To do -
Return every line of the records below word for word, but omit the pictures.

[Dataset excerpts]
++++++++++++++++++++

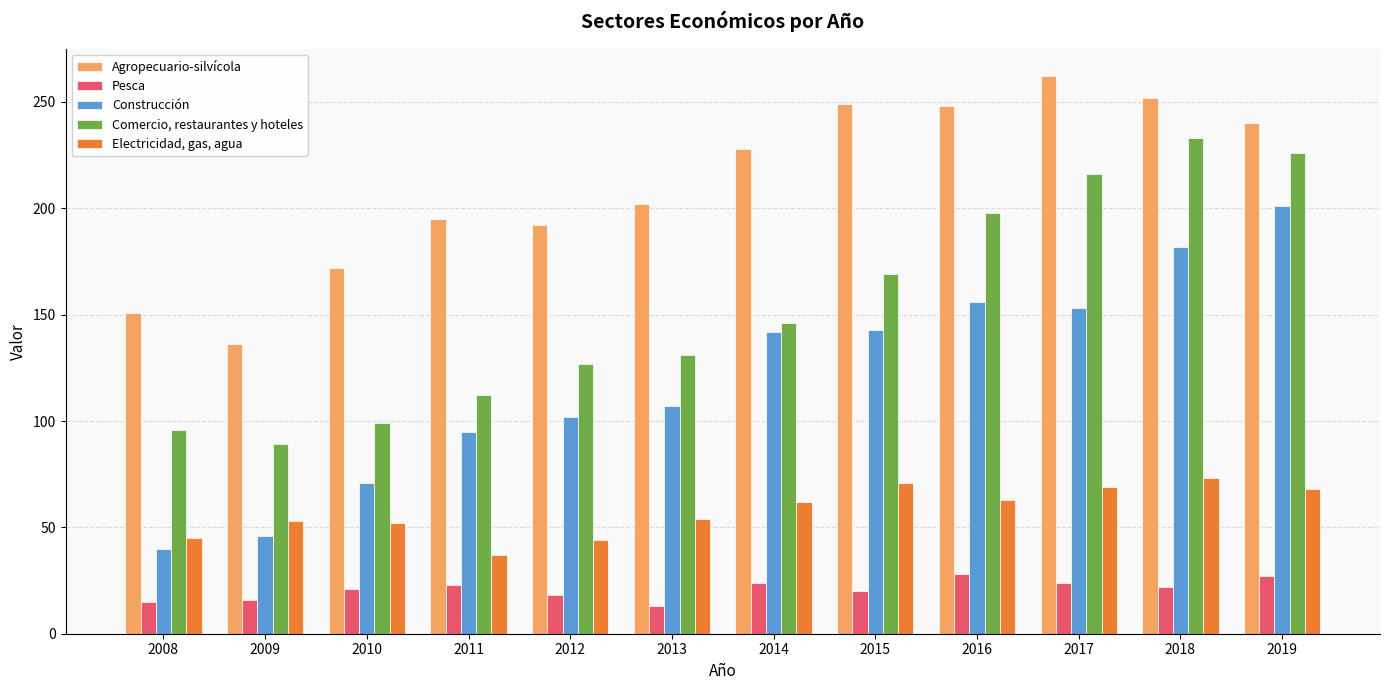

What is the difference between the Construcción values at 2018 and 2009?

136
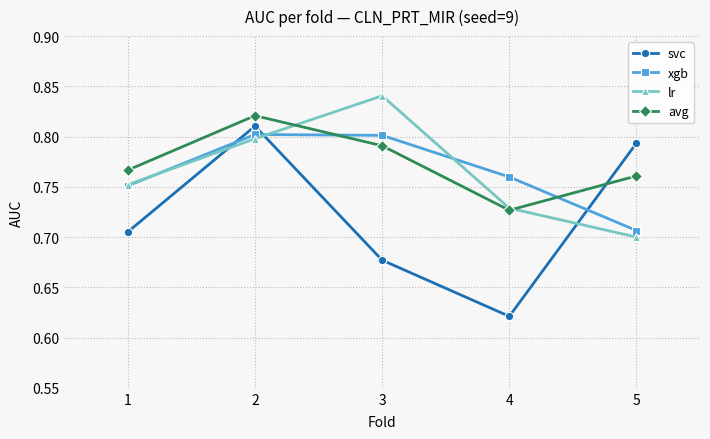

In lr, how many points are higher than both neighbors (excluding endpoints)?

1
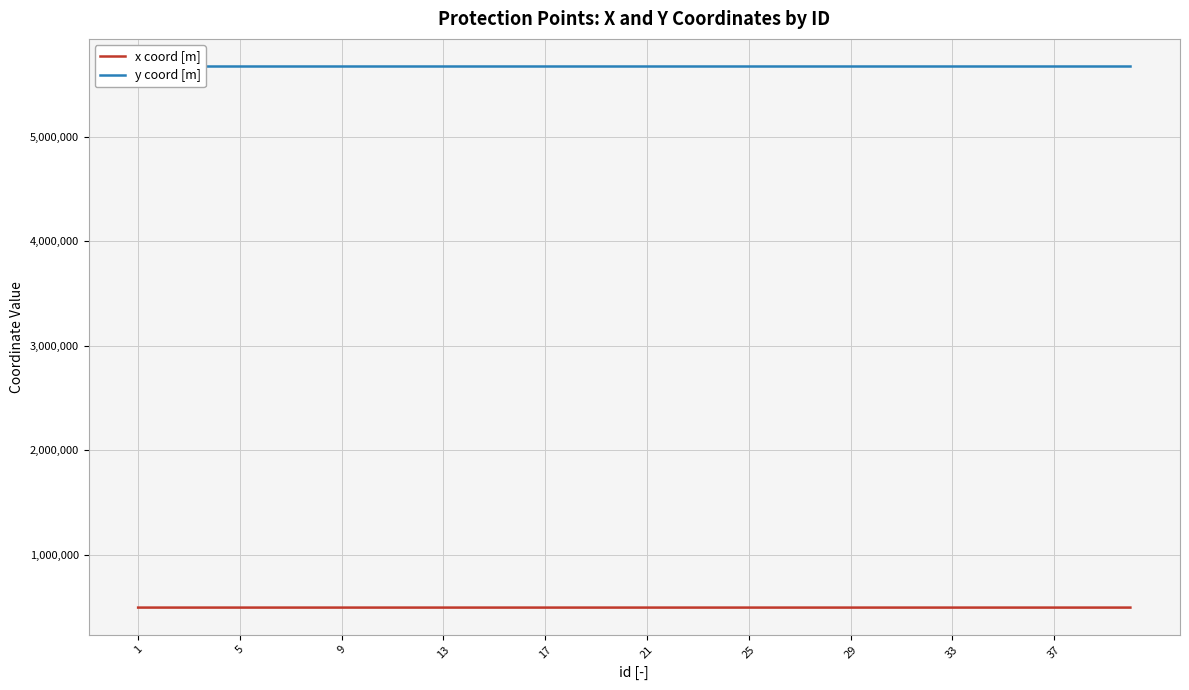

Rank the series by their maximum value, from lowest to highest.

x coord [m], y coord [m]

++++++++++++++++++++

Answer -
What is the difference between the Construcción values at 2018 and 2009?

136

In lr, how many points are higher than both neighbors (excluding endpoints)?

1

Rank the series by their maximum value, from lowest to highest.

x coord [m], y coord [m]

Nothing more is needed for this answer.